O avanço autoritário só é possível devido à omissão e conivência de outras instituições. O Congresso Nacional, em especial o Senado sob o comando de figuras como Davi Alcolumbre, age de forma reativa e, muitas vezes, cúmplice. A anulação do voto do deputado Eduardo Bolsonaro, que participava de sessões remotamente enquanto exilado, é mais um ato que demonstra a submissão do Legislativo aos caprichos do Judiciário.

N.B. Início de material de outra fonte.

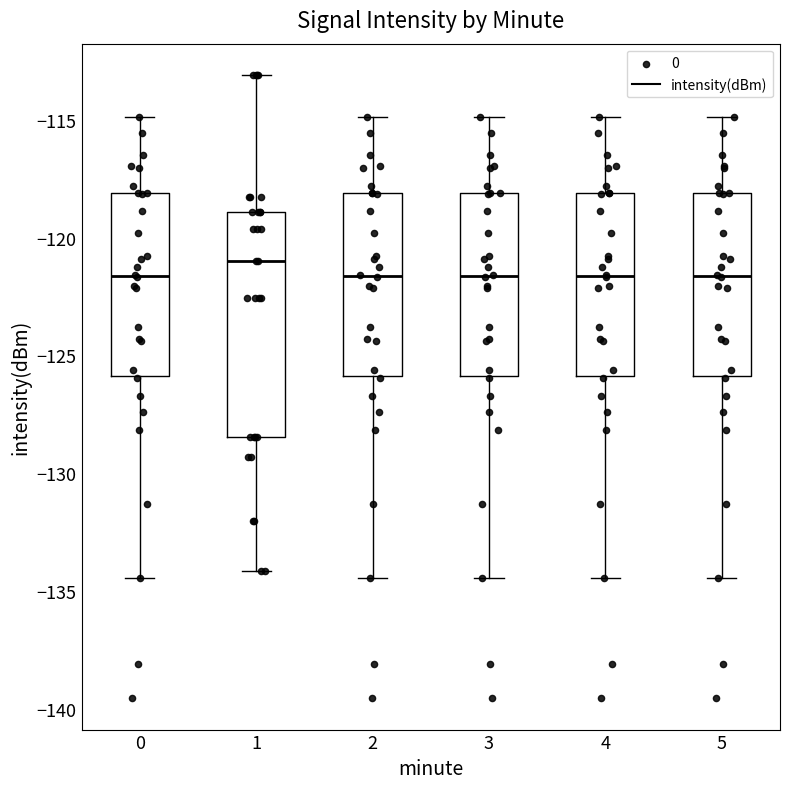

Where does the median line of the box at x = 5 sit on the y-axis? The values are not printed on the chart, so give them approximately, as read against the axis.

-121.5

A recente e repentina “preocupação” de colunistas como Malu Gaspar (O Globo) e William Waack (CNN), que agora admitem a “falta de limites do Supremo”, é o mais puro cinismo. Após anos aplaudindo e validando cada abuso, eles agora tentam construir uma narrativa de que “avisaram”, preparando o terreno para se isentarem de responsabilidade no futuro. É uma tentativa patética de reescrever a história da qual foram protagonistas ativos.


Pontos-Chave da Análise:

  • Destruição Deliberada: Estatais como Correios e Eletronuclear estão sendo intencionalmente sucateadas para criar uma crise e justificar privatizações direcionadas.
  • Perseguição Pessoal: Alexandre de Moraes quebra a praxe jurídica para manter controle total sobre a execução das penas de seus adversários políticos, notadamente Jair Bolsonaro.
  • Tortura Institucional: A saúde de Bolsonaro e de outros presos políticos é deliberadamente negligenciada, configurando uma forma de tortura chancelada pelo Estado.
  • Mídia Cúmplice: Setores da imprensa atuam ativamente na criação de narrativas falsas e na desumanização dos opositores do regime.
  • Hipocrisia da Esquerda: Enquanto o STF debate o “racismo estrutural”, o governo aloja ativistas da Marcha das Mulheres Negras em um estábulo, tratando-as de forma desumana e degradante.

Conclusão: Um Regime que se Alimenta do Caos

A estratégia é transparente. De um lado, fabrica-se o caos econômico e social para justificar medidas que concentram poder e recursos. Do outro, utiliza-se a lei como arma para neutralizar qualquer voz dissonante. A perseguição a Bolsonaro, o desmonte das estatais e a guerra semântica travada nos tribunais e na mídia não são frentes de batalha distintas, mas sim partes de uma única e sombria operação de poder.

O Brasil vive sob um regime que não tolera oposição, que despreza o devido processo legal e que governa através da intimidação e do cinismo. Ignorar a conexão entre esses fatos é se recusar a enxergar a realidade: estamos diante de um projeto autoritário em pleno andamento.